The Hart Reseach poll released by MSNBC today has some interesting findings. Forget the top-line, hypothetical head-to-head match-ups because there’s too much noise in those. Where this poll is good is that it takes the pulse and temperature of a sample of Americans. The sample skews old and young, more higher education, higher income, and liberal, short by 100% for Latinos, and it doesn’t appear that the results were not weighted to conform to the actual population demographics. Therefore, the utility of many of the percentages is weak. However, the numbers and trends within subgroups should be solid enough and the responses to certain questions are if not eye-popping then certainly striking.
One easy top-line message — The net favorable rating for Planned Parenthood is +16. No major change from the July poll. Don’t know/don’t care dropped from 25% to 22%. Negatives increased from 30% to 31% and positives increased from 46% to 48%. If the GOP wants to go all in on this issue, I say bring it on.
On gay and lesbian rights, 59% say that the country is moving in the right direction.
On more religion and banning abortion, the GOP is on the wrong side.
On marijuana, Sanders and a plurality of the public are standing alone on this.
On the political parties. The Democratic Party scored 12 points higher in positives and ten points lower in negatives than the GOP. Now if only Democrats could figure out how to translate that into House and Senate races.
Obama is plus six positive at 46%. Not bad for his seventh year in office. iirc GWB was scrapping along near 30% at this point in his tenure and his VP was ten points lower than that.
On the candidates.
The Democratic Party nomination has become sort of boring.
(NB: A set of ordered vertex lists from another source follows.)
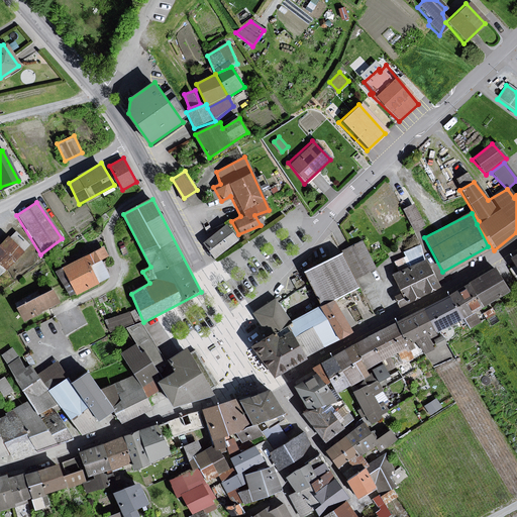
[(223,222),(201,241),(213,257),(237,240),(223,222)]
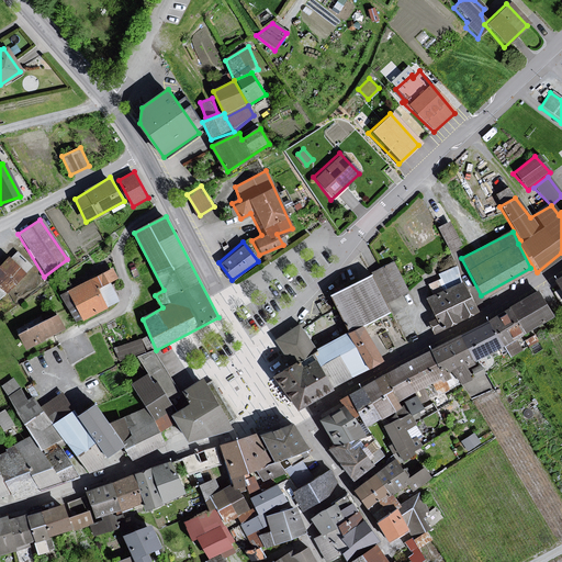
[(0,266),(0,285),(8,293),(35,265),(17,248),(0,266)]
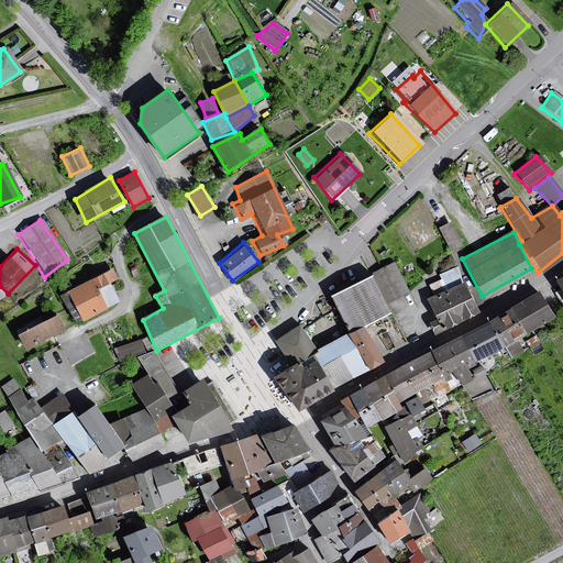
[(392,261),(367,273),(384,307),(408,291),(392,261)]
Cllnton, Biden, or Sanders are close to being equally acceptable to 75%+ of Democrats. Biden and Sanders have made significant gains in the past two months and closed what was previously a large gap between them and Clinton. It would require a totally neutral and well informed person to interpret and say more than that about the results — and such a person probably doesn’t exist. So, we wait another month for the first debate before more can be said. (Note: I’ve refrained from commenting on all the other polls since the last Iowa DEM caucus Quinnipiac poll. The quality of those polls left too much to be desired and external validation was weak. Although the overall trends remained the same: Clinton still leads, Sanders is gaining, and Biden could step into a number two or number three position.)
Lots of stuff happening on the Republican side.
The kiddie table debate can be shut down. Pataki and Gilmore made strides in name recognition, and that mostly increased their “no way” rating. The others saw a decline in their acceptibility and “no way” ratings. Graham is the leader of the pack on “no way” at 67%. Overall, the more they are seen, the less they are liked. (Like Walker?)
Among those at the adult debate, Paul was hurt the most among the remaining contenders. Down nine points in acceptability and up ten points in “no way” which in this poll was 58%. If not for his family presidential election cottage industry, he’d be walkin at this point.
Kasich increased his name ID by 16 points and turned one-quarter of that into favorables and three-quarters of it into unfavorables. At 44% “no way,” he’s not out of it yet, but with his paltry 34% acceptable rating, he’s getting close to that point.
Christie has had a modest recovery but he’s still over 50% in “no way.”
The second biggest loser since July is Cruz. Lost 7 points in favorables and gained 6 points in “no way” — tied with Kasich at 44%.
Huckabee also lost a bit of ground, and like Cruz, his “no way” poll numbers have continuously increased.
Jeb, for the moment, has stopped his slide as acceptable at 55% and “no way” is up to 43%.
Fiorina gained 24 points in name ID and all of that went into her acceptable rating, 61%. Her “no way” stands at 28%. This is like the dream of every politician.
Carson gained 15 points in name ID and 20 points in acceptability to 69%. “No way” for him dropped to 23%. Think about that. 69% of Republicans view Carson as the most acceptable and least unacceptable of the candidates. A black man with zero political experience, no political expertise, and almost wholly ignorant of public policy issues.
Then there’s Trump. Not much change from July. More acceptable than Christie and similarly unacceptable. As acceptable as Huckabee and less unacceptable. Hard pressed not to give credit to Fiorina for putting a big crimp in Trump’s MO.
No projection on when Republicans will “get real” about this election. But they will. As soon as the party insiders (and money bags) agree with the rank-and-file voters on the “electable one.” The GOP voters are signaling their current consensus decision. That decision is more obviously emerging in this national poll, and the same but weaker signal can for the first time be seen in the most recent IA, NH, and FL polls.
How I would describe it is that they’ll take their idea of a GOP version of Obama. Because, above all else, they do want to win, and Obama won twice. Better yet, make it a GOP version of the Obama/Biden ticket.